Genau. Das ist ein Ziel des Buchs: den Menschen bewusst zu machen, dass es Fälle gibt, in denen womöglich besser ein regelbasiertes System für einen Menschen eintritt. Soll eine KI meinen Kalender organisieren, muss sie exakt den Grad meiner sozialen Beziehungen verstehen. Das ist hoch komplex. Entwickler übersehen oft, wie schwierig es ist, menschliche Bedürfnisse zu verstehen. Es fängt schon bei scheinbar einfachen Problemen an. Immer wieder üben Ärzte Kritik an Systemen, die per KI zum Beispiel medizinische Bilder interpretieren: Die Ärzte sind enttäuscht, weil es nicht so perfekt ist, wie es ihnen angepriesen wurde. Perfekt wird diese Automatisierung nie sein. Das merken ja auch die ersten Unternehmen: Immer wieder übernimmt eine Person eine Aufgabe, die angeblich eine KI macht.

So wie bei Google Duplex, wo künstliche Intelligenz angeblich Restaurantreservierungen für den Nutzer übernimmt – doch als die «New York Times» das kürzlich testete, riefen meist Menschen an und eben keine Maschine. Versuchen grosse Unternehmen den Mythos der magischen KI aufrechtzuerhalten?

Ich glaube nicht, dass diese Unternehmen bewusst verheimlichen, dass Menschen involviert sind. Es dürfte eher so sein, dass die Marketingabteilungen selbst nicht wissen, wie viele Menschen hinter so einem Prozess stecken, und dass diese Menschen Daten klassifizieren. Wir müssen das als eine Wertschöpfungskette betrachten: Je grösser ein Unternehmen ist, desto weniger wahrscheinlich ist es, dass jeder weiss, was alles in das Endprodukt einfliesst.


Nota. - Die Hoffnunug war, die digitale Revolution werde auf die Dauer die Menschheit von körperlich anstrengender und mental verödender Tätigkeit entlasten - und nun das! 

Das Problem ist, dass, wo Qualitätsurteile erforderlich werden, auf einen Urteilenden nicht verzichtet werden kann. Die Maschine kann einen Algorithmus herausfinden, der Millionen von vorab gespeicherte  Qualitätsur- teilen, die früher schon einmal gefällt wurden, verrechnet und mit einer gewissen Passgenauigkeit auf neu anfallende Fragen überträgt. Da darf man annehmen, das auftretende Missgriffe in der Masse untergehen. Und irgendwann wird Big Data weltweit so angewachsen sein, dass die Maschinen sich die neuen Fragen, die noch auf sie zukommen werden, vorab selber extrapolieren können. Da könnte man auf Crowdworker am Ende vielleicht verzichten.
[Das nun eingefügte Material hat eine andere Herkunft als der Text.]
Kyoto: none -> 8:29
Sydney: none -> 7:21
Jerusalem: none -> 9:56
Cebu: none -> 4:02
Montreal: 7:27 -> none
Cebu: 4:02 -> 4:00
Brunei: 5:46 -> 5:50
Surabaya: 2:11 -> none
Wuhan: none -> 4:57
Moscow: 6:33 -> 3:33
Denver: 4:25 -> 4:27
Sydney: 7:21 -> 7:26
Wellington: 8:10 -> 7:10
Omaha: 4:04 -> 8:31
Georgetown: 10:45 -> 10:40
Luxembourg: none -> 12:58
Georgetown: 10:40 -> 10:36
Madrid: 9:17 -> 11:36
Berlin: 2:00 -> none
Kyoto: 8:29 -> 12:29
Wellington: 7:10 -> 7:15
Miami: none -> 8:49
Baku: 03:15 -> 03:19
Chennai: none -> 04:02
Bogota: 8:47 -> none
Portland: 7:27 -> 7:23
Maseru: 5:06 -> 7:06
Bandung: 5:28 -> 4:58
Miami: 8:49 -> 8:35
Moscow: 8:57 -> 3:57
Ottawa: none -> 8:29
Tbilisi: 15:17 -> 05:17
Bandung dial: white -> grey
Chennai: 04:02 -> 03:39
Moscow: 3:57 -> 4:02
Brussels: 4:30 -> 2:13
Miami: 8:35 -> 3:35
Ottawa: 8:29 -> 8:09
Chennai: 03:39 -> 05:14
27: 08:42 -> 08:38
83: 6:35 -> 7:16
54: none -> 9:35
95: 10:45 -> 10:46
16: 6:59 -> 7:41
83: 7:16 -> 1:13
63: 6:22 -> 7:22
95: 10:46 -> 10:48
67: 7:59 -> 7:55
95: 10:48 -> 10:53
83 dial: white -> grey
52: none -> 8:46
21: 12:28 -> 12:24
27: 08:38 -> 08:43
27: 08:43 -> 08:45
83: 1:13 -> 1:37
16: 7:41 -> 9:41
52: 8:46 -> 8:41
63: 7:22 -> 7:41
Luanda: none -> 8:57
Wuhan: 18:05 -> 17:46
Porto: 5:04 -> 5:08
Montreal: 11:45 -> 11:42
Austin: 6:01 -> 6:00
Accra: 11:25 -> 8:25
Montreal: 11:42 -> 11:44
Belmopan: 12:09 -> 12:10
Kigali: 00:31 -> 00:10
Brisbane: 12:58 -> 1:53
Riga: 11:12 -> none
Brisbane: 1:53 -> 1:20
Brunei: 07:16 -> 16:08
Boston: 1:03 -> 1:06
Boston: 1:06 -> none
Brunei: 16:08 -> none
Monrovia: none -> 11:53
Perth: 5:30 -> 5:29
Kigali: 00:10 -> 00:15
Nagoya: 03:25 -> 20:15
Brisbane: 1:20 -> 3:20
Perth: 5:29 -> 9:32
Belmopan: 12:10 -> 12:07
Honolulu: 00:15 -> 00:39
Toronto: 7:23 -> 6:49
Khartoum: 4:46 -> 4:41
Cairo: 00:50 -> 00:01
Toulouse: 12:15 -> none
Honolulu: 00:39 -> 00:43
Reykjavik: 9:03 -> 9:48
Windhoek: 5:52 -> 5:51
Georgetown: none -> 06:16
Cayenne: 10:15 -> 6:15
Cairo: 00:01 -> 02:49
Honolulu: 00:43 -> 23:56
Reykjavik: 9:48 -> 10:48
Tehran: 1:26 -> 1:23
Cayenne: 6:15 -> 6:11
Nämlich überall da, wo sich bei genauem Hinsehn eine neue Qualität als bloße komplexe Anhäufung von (faktisch) maßlosen Quantitäten entziffern lässt. Wo nicht, kann man nur hoffen, dass die Maschine streikt. Wahrscheinlicher ist aber, dass sie neue Qualitäten gar nicht erkennt, weil sie - nicht wissen kann, was das ist. Das ist viel bedrohlicher: dass sich HAL 9000 einbildet, er könne das selber entscheiden.